Supplied entries: Begin

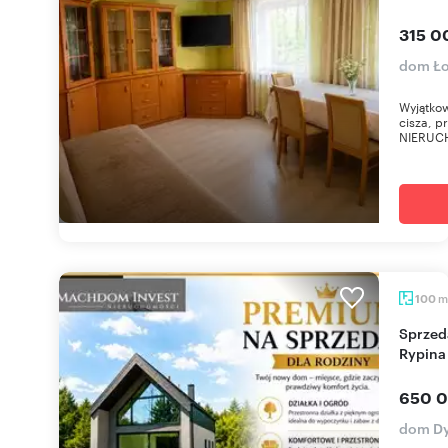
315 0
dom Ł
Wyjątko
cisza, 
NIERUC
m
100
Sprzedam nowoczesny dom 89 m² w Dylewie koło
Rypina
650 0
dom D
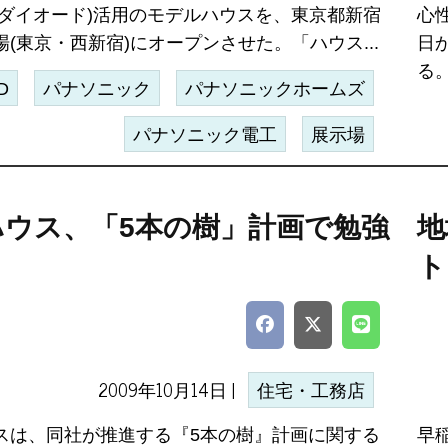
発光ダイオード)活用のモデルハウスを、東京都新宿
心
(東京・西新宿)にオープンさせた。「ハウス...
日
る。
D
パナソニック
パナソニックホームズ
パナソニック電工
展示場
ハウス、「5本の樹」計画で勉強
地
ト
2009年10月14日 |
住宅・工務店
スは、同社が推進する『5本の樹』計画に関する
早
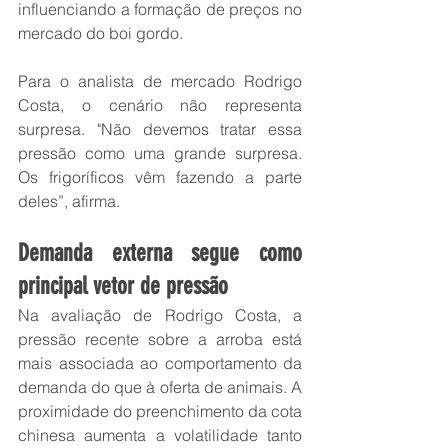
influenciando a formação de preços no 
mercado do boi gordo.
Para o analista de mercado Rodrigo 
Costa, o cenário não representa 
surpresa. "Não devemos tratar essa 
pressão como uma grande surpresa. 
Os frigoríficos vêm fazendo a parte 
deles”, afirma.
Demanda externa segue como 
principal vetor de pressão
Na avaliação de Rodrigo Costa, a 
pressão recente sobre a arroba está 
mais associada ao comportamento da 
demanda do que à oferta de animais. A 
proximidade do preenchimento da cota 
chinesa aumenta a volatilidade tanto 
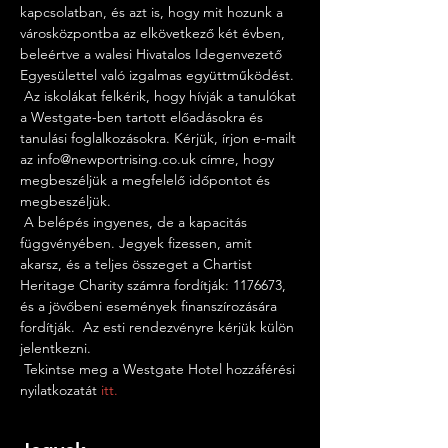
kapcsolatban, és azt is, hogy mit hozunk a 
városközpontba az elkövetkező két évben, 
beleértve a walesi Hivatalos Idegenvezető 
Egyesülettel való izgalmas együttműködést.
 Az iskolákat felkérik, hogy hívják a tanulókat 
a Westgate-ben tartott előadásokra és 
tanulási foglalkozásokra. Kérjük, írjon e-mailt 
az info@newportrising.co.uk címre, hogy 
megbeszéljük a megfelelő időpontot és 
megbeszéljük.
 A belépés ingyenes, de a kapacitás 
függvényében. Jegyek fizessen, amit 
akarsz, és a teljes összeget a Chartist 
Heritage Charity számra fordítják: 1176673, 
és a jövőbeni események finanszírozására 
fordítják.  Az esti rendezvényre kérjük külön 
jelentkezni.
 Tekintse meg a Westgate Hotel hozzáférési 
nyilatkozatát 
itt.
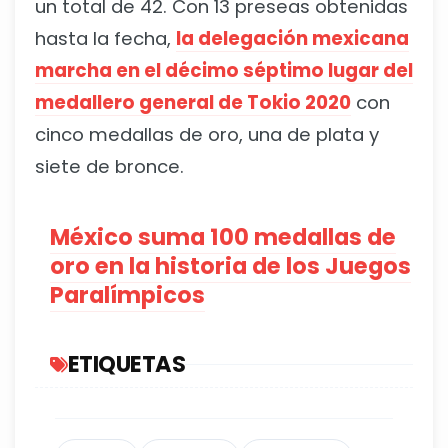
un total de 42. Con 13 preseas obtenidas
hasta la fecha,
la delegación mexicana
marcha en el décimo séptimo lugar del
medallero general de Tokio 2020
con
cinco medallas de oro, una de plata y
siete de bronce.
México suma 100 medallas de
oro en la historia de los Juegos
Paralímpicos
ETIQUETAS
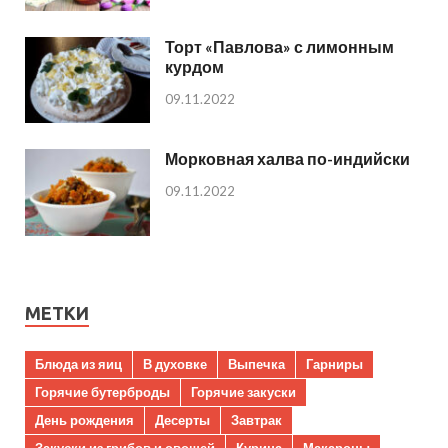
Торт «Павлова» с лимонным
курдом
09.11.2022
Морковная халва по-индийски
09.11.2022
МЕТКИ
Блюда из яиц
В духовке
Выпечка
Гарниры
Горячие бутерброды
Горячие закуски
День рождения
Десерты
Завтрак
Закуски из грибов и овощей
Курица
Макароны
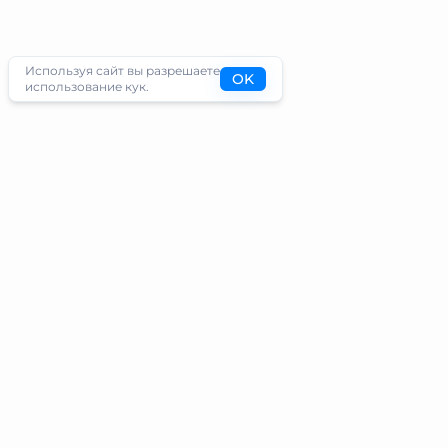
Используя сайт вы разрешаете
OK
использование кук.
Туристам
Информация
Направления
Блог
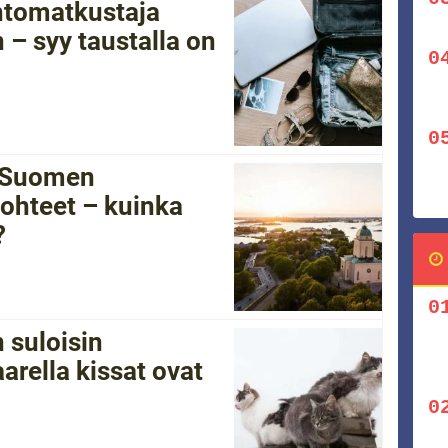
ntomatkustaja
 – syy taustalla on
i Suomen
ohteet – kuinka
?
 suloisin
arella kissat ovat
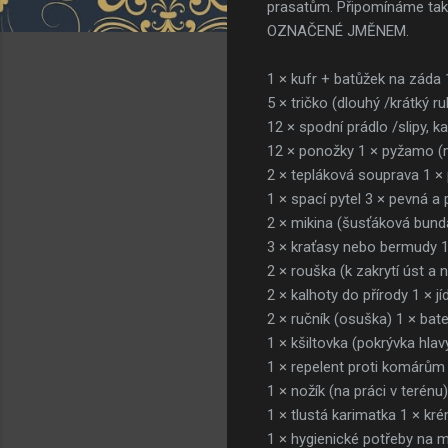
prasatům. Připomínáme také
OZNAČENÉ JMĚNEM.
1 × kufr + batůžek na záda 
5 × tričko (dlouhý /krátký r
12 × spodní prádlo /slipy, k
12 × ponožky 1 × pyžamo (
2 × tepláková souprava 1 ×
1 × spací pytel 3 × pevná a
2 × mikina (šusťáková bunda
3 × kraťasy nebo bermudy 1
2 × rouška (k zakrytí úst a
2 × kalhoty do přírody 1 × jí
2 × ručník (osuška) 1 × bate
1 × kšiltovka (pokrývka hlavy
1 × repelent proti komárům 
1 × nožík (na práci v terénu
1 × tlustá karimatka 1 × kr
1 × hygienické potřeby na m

Supplied entries: End

How to complete this task ▸ When you print the entries, keep every line exactly as it is and drop the pictures.

Expected answer ▸
315 0
dom Ł
Wyjątko
cisza, 
NIERUC
m
100
Sprzedam nowoczesny dom 89 m² w Dylewie koło
Rypina
650 0
dom D
発光ダイオード)活用のモデルハウスを、東京都新宿
心
(東京・西新宿)にオープンさせた。「ハウス...
日
る。
D
パナソニック
パナソニックホームズ
パナソニック電工
展示場
ハウス、「5本の樹」計画で勉強
地
ト
2009年10月14日 |
住宅・工務店
スは、同社が推進する『5本の樹』計画に関する
早
influenciando a formação de preços no 
mercado do boi gordo.
Para o analista de mercado Rodrigo 
Costa, o cenário não representa 
surpresa. "Não devemos tratar essa 
pressão como uma grande surpresa. 
Os frigoríficos vêm fazendo a parte 
deles”, afirma.
Demanda externa segue como 
principal vetor de pressão
Na avaliação de Rodrigo Costa, a 
pressão recente sobre a arroba está 
mais associada ao comportamento da 
demanda do que à oferta de animais. A 
proximidade do preenchimento da cota 
chinesa aumenta a volatilidade tanto 
kapcsolatban, és azt is, hogy mit hozunk a 
városközpontba az elkövetkező két évben, 
beleértve a walesi Hivatalos Idegenvezető 
Egyesülettel való izgalmas együttműködést.
 Az iskolákat felkérik, hogy hívják a tanulókat 
a Westgate-ben tartott előadásokra és 
tanulási foglalkozásokra. Kérjük, írjon e-mailt 
az info@newportrising.co.uk címre, hogy 
megbeszéljük a megfelelő időpontot és 
megbeszéljük.
 A belépés ingyenes, de a kapacitás 
függvényében. Jegyek fizessen, amit 
akarsz, és a teljes összeget a Chartist 
Heritage Charity számra fordítják: 1176673, 
és a jövőbeni események finanszírozására 
fordítják.  Az esti rendezvényre kérjük külön 
jelentkezni.
 Tekintse meg a Westgate Hotel hozzáférési 
nyilatkozatát 
itt.
un total de 42. Con 13 preseas obtenidas
hasta la fecha,
la delegación mexicana
marcha en el décimo séptimo lugar del
medallero general de Tokio 2020
con
cinco medallas de oro, una de plata y
siete de bronce.
México suma 100 medallas de
oro en la historia de los Juegos
Paralímpicos
ETIQUETAS
Торт «Павлова» с лимонным
курдом
09.11.2022
Морковная халва по-индийски
09.11.2022
МЕТКИ
Блюда из яиц
В духовке
Выпечка
Гарниры
Горячие бутерброды
Горячие закуски
День рождения
Десерты
Завтрак
Закуски из грибов и овощей
Курица
Макароны
Используя сайт вы разрешаете
OK
использование кук.
Туристам
Информация
Направления
Блог
ntomatkustaja
 – syy taustalla on
i Suomen
ohteet – kuinka
?
 suloisin
arella kissat ovat
prasatům. Připomínáme také
OZNAČENÉ JMĚNEM.
1 × kufr + batůžek na záda 
5 × tričko (dlouhý /krátký r
12 × spodní prádlo /slipy, k
12 × ponožky 1 × pyžamo (
2 × tepláková souprava 1 ×
1 × spací pytel 3 × pevná a
2 × mikina (šusťáková bunda
3 × kraťasy nebo bermudy 1
2 × rouška (k zakrytí úst a
2 × kalhoty do přírody 1 × jí
2 × ručník (osuška) 1 × bate
1 × kšiltovka (pokrývka hlavy
1 × repelent proti komárům 
1 × nožík (na práci v terénu
1 × tlustá karimatka 1 × kr
1 × hygienické potřeby na m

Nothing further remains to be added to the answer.